Friday, August 29, 2008

I am not an Impostor

Well, I'm here. I'm finally starting (sort of). I've spent the past week in Orientation with my fellow Yale PA program beginners and am now sufficiently terrified and ready to begin.

If I hear the words "rigorous", "demanding", or "intense" one more time, I think I'll have a heart attack.

But I'm ready to start. Orientation week was filled with information such as how to get around, how to navigate the computers and libraries, and how to use insurance. The final day, yesterday, was a good ending. The first half of the day was our orientation to the gross anatomy lab. Combined with the first year med students, we sat through an incredibly illuminating lecture on the gravity of the gift we were each about to receive (a body) and the depth and breadth of emotion that we might feel. It was incredibly heartfelt and by the end I sincerely felt immense gratitude for the gift. It is called a gift here and we use the word 'donor' instead of 'cadaver' which brings home the idea of the gift and reminds us that it is a gift.

I was nervous and scared, but also excited to meet my donor.

I won't go into details of my donor's features, for privacy's sake, but I did take a good long look at her face before I began to poke and prod.
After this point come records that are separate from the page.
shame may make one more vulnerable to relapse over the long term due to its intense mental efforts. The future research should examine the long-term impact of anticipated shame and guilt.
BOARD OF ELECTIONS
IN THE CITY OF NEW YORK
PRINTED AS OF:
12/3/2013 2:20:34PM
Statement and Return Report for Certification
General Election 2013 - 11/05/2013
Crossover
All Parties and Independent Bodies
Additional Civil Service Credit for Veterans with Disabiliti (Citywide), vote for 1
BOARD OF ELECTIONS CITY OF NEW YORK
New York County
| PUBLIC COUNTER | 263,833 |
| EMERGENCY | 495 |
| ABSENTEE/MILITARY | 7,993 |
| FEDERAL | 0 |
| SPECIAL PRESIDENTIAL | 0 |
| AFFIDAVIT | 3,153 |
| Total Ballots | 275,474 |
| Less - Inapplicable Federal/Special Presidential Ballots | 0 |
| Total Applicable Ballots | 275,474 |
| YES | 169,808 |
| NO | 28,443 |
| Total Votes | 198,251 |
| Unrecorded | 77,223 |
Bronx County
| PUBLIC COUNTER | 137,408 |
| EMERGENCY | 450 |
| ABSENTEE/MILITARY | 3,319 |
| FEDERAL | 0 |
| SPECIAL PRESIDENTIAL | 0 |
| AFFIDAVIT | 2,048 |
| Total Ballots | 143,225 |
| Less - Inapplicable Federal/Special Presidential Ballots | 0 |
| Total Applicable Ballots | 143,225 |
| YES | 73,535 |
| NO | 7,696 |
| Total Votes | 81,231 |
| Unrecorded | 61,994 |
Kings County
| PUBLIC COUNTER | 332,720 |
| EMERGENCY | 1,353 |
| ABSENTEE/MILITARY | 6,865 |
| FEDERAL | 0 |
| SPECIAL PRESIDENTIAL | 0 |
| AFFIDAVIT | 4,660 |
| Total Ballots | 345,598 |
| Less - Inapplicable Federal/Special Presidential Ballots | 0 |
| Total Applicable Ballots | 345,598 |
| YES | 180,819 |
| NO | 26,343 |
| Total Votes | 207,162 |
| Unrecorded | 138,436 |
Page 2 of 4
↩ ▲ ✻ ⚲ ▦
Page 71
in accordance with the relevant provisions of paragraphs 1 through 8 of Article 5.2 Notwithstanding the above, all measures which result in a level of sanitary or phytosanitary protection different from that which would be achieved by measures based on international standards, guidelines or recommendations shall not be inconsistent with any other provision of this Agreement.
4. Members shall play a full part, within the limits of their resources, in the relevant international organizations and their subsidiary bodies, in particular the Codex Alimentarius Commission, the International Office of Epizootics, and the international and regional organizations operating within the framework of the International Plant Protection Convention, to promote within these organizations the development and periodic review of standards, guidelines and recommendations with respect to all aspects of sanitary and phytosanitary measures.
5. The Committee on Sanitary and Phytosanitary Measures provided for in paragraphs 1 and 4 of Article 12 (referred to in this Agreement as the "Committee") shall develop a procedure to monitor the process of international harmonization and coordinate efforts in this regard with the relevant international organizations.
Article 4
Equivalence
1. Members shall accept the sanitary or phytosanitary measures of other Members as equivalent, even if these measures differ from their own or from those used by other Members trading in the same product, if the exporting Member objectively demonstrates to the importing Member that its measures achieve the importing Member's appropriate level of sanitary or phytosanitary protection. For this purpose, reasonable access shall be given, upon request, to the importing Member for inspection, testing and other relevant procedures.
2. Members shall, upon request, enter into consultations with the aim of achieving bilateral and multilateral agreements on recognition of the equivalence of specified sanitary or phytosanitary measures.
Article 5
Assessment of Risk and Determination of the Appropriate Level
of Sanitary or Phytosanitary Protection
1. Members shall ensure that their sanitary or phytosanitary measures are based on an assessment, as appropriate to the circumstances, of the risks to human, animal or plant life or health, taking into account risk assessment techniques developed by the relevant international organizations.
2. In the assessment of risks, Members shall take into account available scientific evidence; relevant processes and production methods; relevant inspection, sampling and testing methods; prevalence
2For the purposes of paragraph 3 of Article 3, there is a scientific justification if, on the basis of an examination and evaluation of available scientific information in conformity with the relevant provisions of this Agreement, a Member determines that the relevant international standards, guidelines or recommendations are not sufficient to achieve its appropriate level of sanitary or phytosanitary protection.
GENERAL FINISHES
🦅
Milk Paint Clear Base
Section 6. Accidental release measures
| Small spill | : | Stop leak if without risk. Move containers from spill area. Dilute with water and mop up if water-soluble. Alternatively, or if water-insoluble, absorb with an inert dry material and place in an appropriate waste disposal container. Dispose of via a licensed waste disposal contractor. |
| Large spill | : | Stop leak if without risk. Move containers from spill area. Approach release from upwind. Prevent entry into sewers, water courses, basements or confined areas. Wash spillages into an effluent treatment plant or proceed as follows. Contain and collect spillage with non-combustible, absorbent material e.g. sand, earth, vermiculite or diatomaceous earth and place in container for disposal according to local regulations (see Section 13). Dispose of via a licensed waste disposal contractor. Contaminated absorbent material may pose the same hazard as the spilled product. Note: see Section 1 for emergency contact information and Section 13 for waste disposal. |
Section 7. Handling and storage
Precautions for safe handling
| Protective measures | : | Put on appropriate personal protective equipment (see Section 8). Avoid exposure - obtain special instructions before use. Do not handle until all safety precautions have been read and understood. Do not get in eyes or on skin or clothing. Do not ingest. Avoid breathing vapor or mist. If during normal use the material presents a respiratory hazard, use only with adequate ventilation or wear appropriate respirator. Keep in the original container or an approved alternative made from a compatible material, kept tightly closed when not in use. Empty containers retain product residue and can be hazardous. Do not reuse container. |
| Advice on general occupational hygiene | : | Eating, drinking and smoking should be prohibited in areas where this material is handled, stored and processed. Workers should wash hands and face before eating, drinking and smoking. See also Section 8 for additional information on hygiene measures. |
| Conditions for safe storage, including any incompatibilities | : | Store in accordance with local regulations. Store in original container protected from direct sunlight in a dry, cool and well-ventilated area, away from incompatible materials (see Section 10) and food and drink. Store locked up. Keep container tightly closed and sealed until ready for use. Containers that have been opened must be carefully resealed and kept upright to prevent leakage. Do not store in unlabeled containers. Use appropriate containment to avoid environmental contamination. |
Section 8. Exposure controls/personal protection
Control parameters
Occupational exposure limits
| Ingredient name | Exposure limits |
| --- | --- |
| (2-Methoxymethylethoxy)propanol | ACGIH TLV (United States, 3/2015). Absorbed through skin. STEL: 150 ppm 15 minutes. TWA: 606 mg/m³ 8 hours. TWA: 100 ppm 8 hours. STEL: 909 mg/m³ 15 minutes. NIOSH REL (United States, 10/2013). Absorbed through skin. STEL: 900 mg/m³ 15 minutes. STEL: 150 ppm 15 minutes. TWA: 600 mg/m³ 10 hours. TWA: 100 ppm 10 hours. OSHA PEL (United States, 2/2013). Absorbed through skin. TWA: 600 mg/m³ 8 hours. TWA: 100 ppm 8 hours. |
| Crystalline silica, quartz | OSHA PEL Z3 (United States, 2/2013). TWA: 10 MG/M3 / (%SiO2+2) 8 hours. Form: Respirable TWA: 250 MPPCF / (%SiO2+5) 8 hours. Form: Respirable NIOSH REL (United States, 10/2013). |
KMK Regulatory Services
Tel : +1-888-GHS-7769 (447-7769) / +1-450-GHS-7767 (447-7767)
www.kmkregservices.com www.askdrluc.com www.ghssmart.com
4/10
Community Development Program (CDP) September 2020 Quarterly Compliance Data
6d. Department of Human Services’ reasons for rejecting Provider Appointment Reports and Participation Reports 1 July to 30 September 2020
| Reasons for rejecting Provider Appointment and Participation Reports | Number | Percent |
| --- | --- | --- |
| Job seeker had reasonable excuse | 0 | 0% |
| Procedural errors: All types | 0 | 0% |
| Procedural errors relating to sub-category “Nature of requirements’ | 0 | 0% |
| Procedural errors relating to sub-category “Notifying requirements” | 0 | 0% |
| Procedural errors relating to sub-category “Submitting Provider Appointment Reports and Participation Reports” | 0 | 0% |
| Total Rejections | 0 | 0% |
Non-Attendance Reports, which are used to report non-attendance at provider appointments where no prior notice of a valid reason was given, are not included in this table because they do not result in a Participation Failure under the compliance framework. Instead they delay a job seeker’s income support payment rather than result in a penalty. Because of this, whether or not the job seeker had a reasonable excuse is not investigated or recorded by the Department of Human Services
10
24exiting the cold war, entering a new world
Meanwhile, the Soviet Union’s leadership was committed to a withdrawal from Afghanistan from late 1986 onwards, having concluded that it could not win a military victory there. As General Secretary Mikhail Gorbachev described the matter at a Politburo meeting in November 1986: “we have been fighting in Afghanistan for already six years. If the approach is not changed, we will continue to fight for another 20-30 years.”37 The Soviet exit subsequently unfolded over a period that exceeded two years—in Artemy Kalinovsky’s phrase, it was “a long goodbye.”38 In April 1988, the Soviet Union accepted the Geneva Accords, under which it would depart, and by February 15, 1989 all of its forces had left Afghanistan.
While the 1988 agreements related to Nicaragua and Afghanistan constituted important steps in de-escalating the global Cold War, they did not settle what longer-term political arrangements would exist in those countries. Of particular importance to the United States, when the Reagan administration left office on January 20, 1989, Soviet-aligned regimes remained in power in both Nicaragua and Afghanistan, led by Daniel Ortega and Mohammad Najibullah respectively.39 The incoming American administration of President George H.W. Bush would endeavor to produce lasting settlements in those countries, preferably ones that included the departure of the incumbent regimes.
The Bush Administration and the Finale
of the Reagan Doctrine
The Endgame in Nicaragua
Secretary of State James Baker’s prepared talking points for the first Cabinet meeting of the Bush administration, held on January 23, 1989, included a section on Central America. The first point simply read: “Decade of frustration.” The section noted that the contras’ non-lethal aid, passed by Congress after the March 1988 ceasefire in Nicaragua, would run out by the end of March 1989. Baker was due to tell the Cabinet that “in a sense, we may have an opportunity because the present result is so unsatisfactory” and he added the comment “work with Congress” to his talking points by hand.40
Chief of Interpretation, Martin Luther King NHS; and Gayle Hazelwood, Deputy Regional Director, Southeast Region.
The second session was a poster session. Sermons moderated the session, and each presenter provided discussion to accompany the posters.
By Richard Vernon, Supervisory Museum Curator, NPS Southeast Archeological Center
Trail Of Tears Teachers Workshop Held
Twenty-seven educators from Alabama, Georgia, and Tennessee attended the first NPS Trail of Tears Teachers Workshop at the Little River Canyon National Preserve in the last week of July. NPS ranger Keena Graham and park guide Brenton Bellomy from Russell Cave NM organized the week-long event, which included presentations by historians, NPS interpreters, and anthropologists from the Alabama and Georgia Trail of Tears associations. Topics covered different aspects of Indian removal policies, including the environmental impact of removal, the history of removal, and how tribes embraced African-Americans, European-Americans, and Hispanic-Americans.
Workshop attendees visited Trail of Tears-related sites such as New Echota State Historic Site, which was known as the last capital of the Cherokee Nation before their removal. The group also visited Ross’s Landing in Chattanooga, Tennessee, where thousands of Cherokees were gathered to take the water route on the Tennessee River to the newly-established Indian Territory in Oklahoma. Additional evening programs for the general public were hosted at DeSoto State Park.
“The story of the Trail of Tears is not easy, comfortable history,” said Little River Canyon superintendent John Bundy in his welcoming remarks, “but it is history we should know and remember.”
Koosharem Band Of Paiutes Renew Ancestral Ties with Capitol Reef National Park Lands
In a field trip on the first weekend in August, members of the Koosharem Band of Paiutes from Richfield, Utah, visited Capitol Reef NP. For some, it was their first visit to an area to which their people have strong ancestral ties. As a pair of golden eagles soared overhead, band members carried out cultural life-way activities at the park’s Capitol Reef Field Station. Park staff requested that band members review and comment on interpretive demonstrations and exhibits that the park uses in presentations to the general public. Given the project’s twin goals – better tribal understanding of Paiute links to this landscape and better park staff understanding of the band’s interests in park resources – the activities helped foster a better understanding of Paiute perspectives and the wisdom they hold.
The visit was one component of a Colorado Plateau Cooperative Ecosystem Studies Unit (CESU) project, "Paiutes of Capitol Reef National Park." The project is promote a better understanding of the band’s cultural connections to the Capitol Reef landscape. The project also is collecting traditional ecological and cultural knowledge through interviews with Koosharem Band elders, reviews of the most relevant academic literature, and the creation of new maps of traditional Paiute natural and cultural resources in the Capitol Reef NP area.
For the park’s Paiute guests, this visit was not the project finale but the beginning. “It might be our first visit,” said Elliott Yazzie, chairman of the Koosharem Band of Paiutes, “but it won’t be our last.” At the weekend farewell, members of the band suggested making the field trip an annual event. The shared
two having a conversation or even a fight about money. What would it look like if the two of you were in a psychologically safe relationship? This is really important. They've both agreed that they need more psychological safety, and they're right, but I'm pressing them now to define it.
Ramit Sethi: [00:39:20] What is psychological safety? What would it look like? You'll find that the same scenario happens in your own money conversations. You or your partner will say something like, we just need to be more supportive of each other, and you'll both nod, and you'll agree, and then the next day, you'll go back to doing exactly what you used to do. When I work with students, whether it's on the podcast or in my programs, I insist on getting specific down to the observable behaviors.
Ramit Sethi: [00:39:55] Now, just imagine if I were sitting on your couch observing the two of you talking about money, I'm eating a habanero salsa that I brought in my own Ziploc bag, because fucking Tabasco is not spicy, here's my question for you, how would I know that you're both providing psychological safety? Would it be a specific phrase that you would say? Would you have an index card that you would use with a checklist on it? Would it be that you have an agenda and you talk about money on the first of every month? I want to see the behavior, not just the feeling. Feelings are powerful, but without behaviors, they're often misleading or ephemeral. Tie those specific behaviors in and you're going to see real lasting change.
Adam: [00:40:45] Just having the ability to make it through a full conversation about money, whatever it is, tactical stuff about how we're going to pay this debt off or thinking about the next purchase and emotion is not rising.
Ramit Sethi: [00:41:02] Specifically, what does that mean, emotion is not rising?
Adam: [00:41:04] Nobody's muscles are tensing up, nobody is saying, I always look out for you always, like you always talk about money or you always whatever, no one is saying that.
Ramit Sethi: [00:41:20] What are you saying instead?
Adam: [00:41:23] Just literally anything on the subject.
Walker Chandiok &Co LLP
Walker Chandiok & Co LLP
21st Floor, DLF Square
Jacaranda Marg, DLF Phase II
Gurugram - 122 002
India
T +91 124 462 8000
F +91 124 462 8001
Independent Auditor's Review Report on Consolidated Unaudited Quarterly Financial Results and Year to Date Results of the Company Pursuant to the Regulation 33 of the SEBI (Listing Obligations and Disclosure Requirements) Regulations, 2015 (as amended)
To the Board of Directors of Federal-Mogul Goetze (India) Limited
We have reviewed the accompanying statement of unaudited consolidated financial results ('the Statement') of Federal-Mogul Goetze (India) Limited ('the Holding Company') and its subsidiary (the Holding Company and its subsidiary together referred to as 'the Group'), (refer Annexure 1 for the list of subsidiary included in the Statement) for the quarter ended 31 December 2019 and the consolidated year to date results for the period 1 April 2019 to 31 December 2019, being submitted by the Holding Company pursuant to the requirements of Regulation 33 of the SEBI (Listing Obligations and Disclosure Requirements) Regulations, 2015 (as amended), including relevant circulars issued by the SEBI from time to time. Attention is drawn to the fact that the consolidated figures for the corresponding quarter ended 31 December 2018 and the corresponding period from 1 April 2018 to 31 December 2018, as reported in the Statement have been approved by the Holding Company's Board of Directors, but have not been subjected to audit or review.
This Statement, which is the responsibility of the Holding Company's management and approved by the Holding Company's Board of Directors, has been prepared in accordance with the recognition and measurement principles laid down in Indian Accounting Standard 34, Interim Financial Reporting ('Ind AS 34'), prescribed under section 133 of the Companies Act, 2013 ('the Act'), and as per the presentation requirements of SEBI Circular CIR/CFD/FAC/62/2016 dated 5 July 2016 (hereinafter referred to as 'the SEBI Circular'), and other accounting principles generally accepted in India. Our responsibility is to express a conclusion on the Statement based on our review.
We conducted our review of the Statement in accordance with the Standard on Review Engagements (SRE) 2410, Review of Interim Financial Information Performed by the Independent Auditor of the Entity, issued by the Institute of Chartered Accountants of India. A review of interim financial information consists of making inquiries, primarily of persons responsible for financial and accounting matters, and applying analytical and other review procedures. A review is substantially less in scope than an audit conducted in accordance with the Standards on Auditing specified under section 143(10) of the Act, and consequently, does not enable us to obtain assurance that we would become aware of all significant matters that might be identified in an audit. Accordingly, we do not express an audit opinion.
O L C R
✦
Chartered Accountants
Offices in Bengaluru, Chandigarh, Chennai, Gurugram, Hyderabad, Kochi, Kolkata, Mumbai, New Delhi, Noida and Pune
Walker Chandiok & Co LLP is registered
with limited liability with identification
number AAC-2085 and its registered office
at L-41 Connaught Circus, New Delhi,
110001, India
And before I privately named her 'Maude'. I think that's a fitting name.

I have 6 lab partners, but 1 didn't show, so I think I might be down to 5.

The afternoon was spent elsewhere on a challenge course at a local high school. The challenge course is a series of exercises, physical and otherwise, designed to pull a team together and allow that team to get to know the rest of the team members. I had a wonderful time, I did get to know more of the people in my my small class of 36 and am truly excited to begin working with this diverse group. There are many leaders (we did all get into this rigorous, intense, and demanding program), but with strikingly differing backgrounds. There are deeply religious people, political left-wingers, military people, the gamut. I enjoy being with (almost) all of them!

The challenge course was also the first time all week we were allowed out of our "business casual" clothing. Hooray for t-shirts! This also meant the unveiling of my tattoo. I got some comments, but no sneering. You never know.

I'm ready to begin. This week I begin Anatomy (with dissection) lab, Pathology, Microbiology, and Research Methods. I believe next week I'll begin Pharmacology. I'm only slightly panicked, but mostly I'm excited to see if I can do it. In the back of my mind, I am constantly worried that I'll be discovered. I'm an impostor. I shouldn't be here. I'll never be able to complete this.

I have to just keep telling myself, I AM NOT AN IMPOSTOR. I'll get through this. I'm ready.

3 comments:

Clayton said...

You are definitely not an impostor! You're the genuine article, smart as hell and ready to kick some ass.

I'm so goddamn proud of you.

lesley said...

Go Hira go! The Impostor Syndrome is obviously all talk and can't keep a strong woman down ;)

Auntie Sassy said...

I agree with Clayton. I most definitely need to post my Ode To Hira blog...once I rewrite it of course.

The reason you are not an imposter is because you do what you set your mind to doing, simple as that. No one is going to hold you donw Hira. That is who you are. That is one of the three million reasons to love you.